§ **Instructions for the task**: Can you return, word for word, the lines of the listing below, starting with the line that contains "vous apprendrons également à" and going on through the line that contains "IMPLANTES HORMONAIS BIOIDÊNTICOS"? Leave the picture lines out of your answer.

------ Material shown

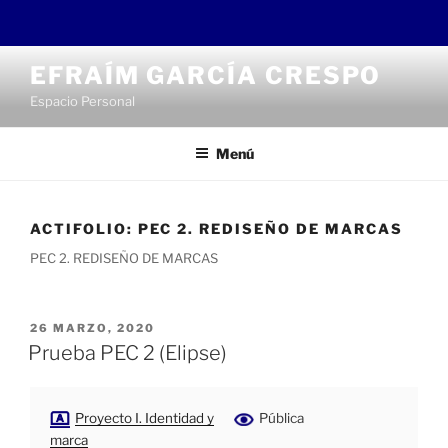
Saltar
EFRAÍM GARCÍA CRESPO
al
Espacio Personal
contenido
Menú
ACTIFOLIO:
PEC 2. REDISEÑO DE MARCAS
PEC 2. REDISEÑO DE MARCAS
PUBLICADO
26 MARZO, 2020
EL
Prueba PEC 2 (Elipse)
Proyecto I. Identidad y
Pública
marca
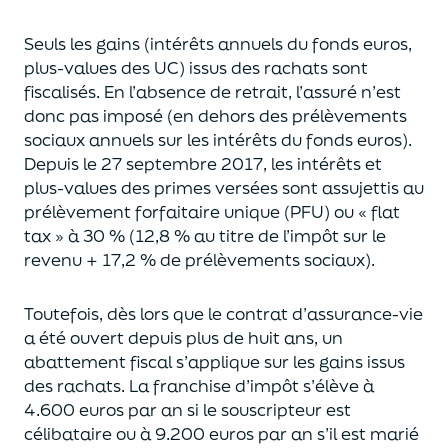
Seuls les gains (intérêts annuels du fonds euros,
plus-values des UC)
issus des rachats sont
fiscalisés. En l’absence de retrait, l’assuré n’est
donc pas imposé
(
en dehors des prélèvements
sociaux annuels sur les intérêts du fonds euros
)
.
Depuis le 27 septembre 2017,
les intérêts et
plus-values des primes versées
sont assujettis au
prélèvement forfaitaire unique (P
FU) ou « flat
tax » à 30 % (12,8 % au titre de l’impôt sur le
revenu + 17,2 % de prélèvements sociaux).
Toutefois, dès lors que le contrat d’assurance-vie
a été ouvert depuis plus de huit ans,
un
abattement fiscal s’applique sur les gains issus
des rachats.
La franchise d’impôt
s’élève à
4.600 euros par an si le souscripteur
est
célibataire ou à 9.200 euros
par an
s’il est marié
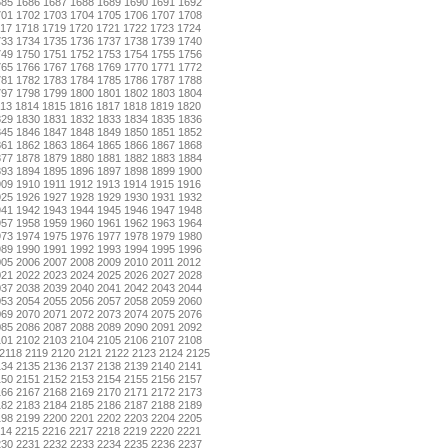
685
1686
1687
1688
1689
1690
1691
1692
701
1702
1703
1704
1705
1706
1707
1708
17
1718
1719
1720
1721
1722
1723
1724
733
1734
1735
1736
1737
1738
1739
1740
749
1750
1751
1752
1753
1754
1755
1756
765
1766
1767
1768
1769
1770
1771
1772
781
1782
1783
1784
1785
1786
1787
1788
797
1798
1799
1800
1801
1802
1803
1804
13
1814
1815
1816
1817
1818
1819
1820
829
1830
1831
1832
1833
1834
1835
1836
845
1846
1847
1848
1849
1850
1851
1852
861
1862
1863
1864
1865
1866
1867
1868
877
1878
1879
1880
1881
1882
1883
1884
893
1894
1895
1896
1897
1898
1899
1900
909
1910
1911
1912
1913
1914
1915
1916
925
1926
1927
1928
1929
1930
1931
1932
941
1942
1943
1944
1945
1946
1947
1948
957
1958
1959
1960
1961
1962
1963
1964
973
1974
1975
1976
1977
1978
1979
1980
989
1990
1991
1992
1993
1994
1995
1996
005
2006
2007
2008
2009
2010
2011
2012
021
2022
2023
2024
2025
2026
2027
2028
037
2038
2039
2040
2041
2042
2043
2044
053
2054
2055
2056
2057
2058
2059
2060
069
2070
2071
2072
2073
2074
2075
2076
085
2086
2087
2088
2089
2090
2091
2092
101
2102
2103
2104
2105
2106
2107
2108
2118
2119
2120
2121
2122
2123
2124
2125
134
2135
2136
2137
2138
2139
2140
2141
150
2151
2152
2153
2154
2155
2156
2157
166
2167
2168
2169
2170
2171
2172
2173
182
2183
2184
2185
2186
2187
2188
2189
198
2199
2200
2201
2202
2203
2204
2205
14
2215
2216
2217
2218
2219
2220
2221
230
2231
2232
2233
2234
2235
2236
2237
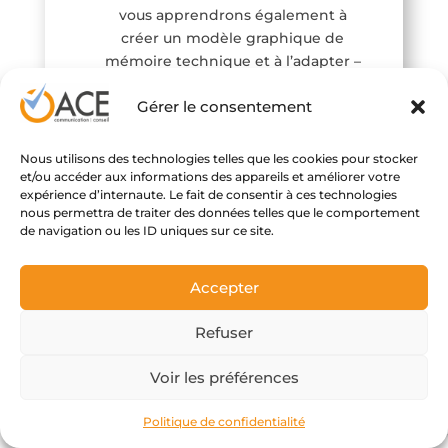
vous apprendrons également à
créer un modèle graphique de
mémoire technique et à l’adapter –
après avoir défini une stratégie de
Gérer le consentement
réponse – à des cas spécifiques.
Nous utilisons des technologies telles que les cookies pour stocker
Je suis intéressé
et/ou accéder aux informations des appareils et améliorer votre
expérience d’internaute. Le fait de consentir à ces technologies
nous permettra de traiter des données telles que le comportement
de navigation ou les ID uniques sur ce site.
En savoir plus
Accepter
Refuser
Voir les préférences
Politique de confidentialité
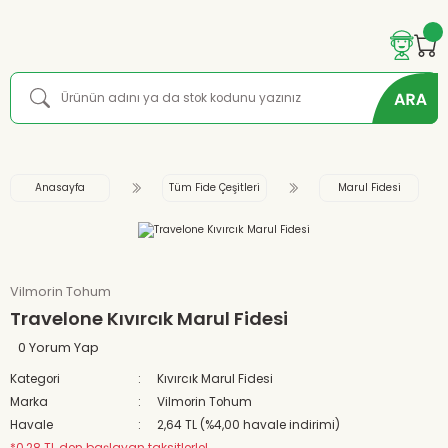
Anasayfa
Tüm Fide Çeşitleri
Marul Fidesi
Vilmorin Tohum
Travelone Kıvırcık Marul Fidesi
0 Yorum Yap
Kategori
Kıvırcık Marul Fidesi
Marka
Vilmorin Tohum
Havale
2,64 TL (%4,00 havale indirimi)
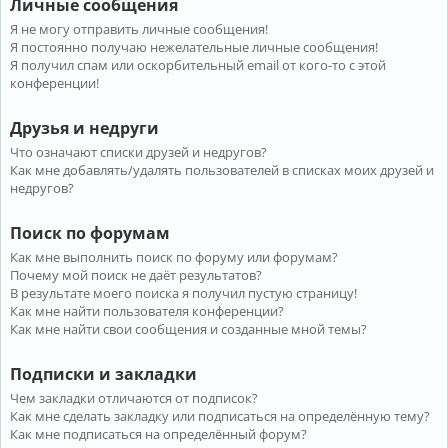
Личные сообщения
Я не могу отправить личные сообщения!
Я постоянно получаю нежелательные личные сообщения!
Я получил спам или оскорбительный email от кого-то с этой
конференции!
Друзья и недруги
Что означают списки друзей и недругов?
Как мне добавлять/удалять пользователей в списках моих друзей и
недругов?
Поиск по форумам
Как мне выполнить поиск по форуму или форумам?
Почему мой поиск не даёт результатов?
В результате моего поиска я получил пустую страницу!
Как мне найти пользователя конференции?
Как мне найти свои сообщения и созданные мной темы?
Подписки и закладки
Чем закладки отличаются от подписок?
Как мне сделать закладку или подписаться на определённую тему?
Как мне подписаться на определённый форум?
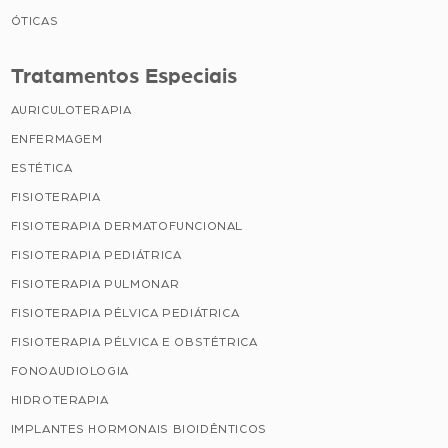
ÓTICAS
Tratamentos Especiais
AURICULOTERAPIA
ENFERMAGEM
ESTÉTICA
FISIOTERAPIA
FISIOTERAPIA DERMATOFUNCIONAL
FISIOTERAPIA PEDIÁTRICA
FISIOTERAPIA PULMONAR
FISIOTERAPIA PÉLVICA PEDIÁTRICA
FISIOTERAPIA PÉLVICA E OBSTÉTRICA
FONOAUDIOLOGIA
HIDROTERAPIA
IMPLANTES HORMONAIS BIOIDÊNTICOS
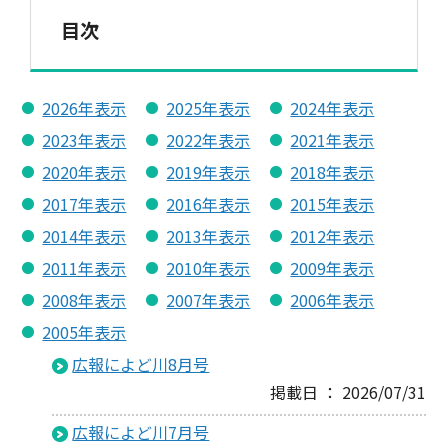
目次
2026年表示
2025年表示
2024年表示
2023年表示
2022年表示
2021年表示
2020年表示
2019年表示
2018年表示
2017年表示
2016年表示
2015年表示
2014年表示
2013年表示
2012年表示
2011年表示
2010年表示
2009年表示
2008年表示
2007年表示
2006年表示
2005年表示
広報によど川8月号
掲載日 ： 2026/07/31
広報によど川7月号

------------

§ **Answer below**:
vous apprendrons également à
créer un modèle graphique de
mémoire technique et à l’adapter –
après avoir défini une stratégie de
Gérer le consentement
réponse – à des cas spécifiques.
Nous utilisons des technologies telles que les cookies pour stocker
Je suis intéressé
et/ou accéder aux informations des appareils et améliorer votre
expérience d’internaute. Le fait de consentir à ces technologies
nous permettra de traiter des données telles que le comportement
de navigation ou les ID uniques sur ce site.
En savoir plus
Accepter
Refuser
Voir les préférences
Politique de confidentialité
Anasayfa
Tüm Fide Çeşitleri
Marul Fidesi
Vilmorin Tohum
Travelone Kıvırcık Marul Fidesi
0 Yorum Yap
Kategori
Kıvırcık Marul Fidesi
Marka
Vilmorin Tohum
Havale
2,64 TL (%4,00 havale indirimi)
Личные сообщения
Я не могу отправить личные сообщения!
Я постоянно получаю нежелательные личные сообщения!
Я получил спам или оскорбительный email от кого-то с этой
конференции!
Друзья и недруги
Что означают списки друзей и недругов?
Как мне добавлять/удалять пользователей в списках моих друзей и
недругов?
Поиск по форумам
Как мне выполнить поиск по форуму или форумам?
Почему мой поиск не даёт результатов?
В результате моего поиска я получил пустую страницу!
Как мне найти пользователя конференции?
Как мне найти свои сообщения и созданные мной темы?
Подписки и закладки
Чем закладки отличаются от подписок?
Как мне сделать закладку или подписаться на определённую тему?
Как мне подписаться на определённый форум?
ÓTICAS
Tratamentos Especiais
AURICULOTERAPIA
ENFERMAGEM
ESTÉTICA
FISIOTERAPIA
FISIOTERAPIA DERMATOFUNCIONAL
FISIOTERAPIA PEDIÁTRICA
FISIOTERAPIA PULMONAR
FISIOTERAPIA PÉLVICA PEDIÁTRICA
FISIOTERAPIA PÉLVICA E OBSTÉTRICA
FONOAUDIOLOGIA
HIDROTERAPIA
IMPLANTES HORMONAIS BIOIDÊNTICOS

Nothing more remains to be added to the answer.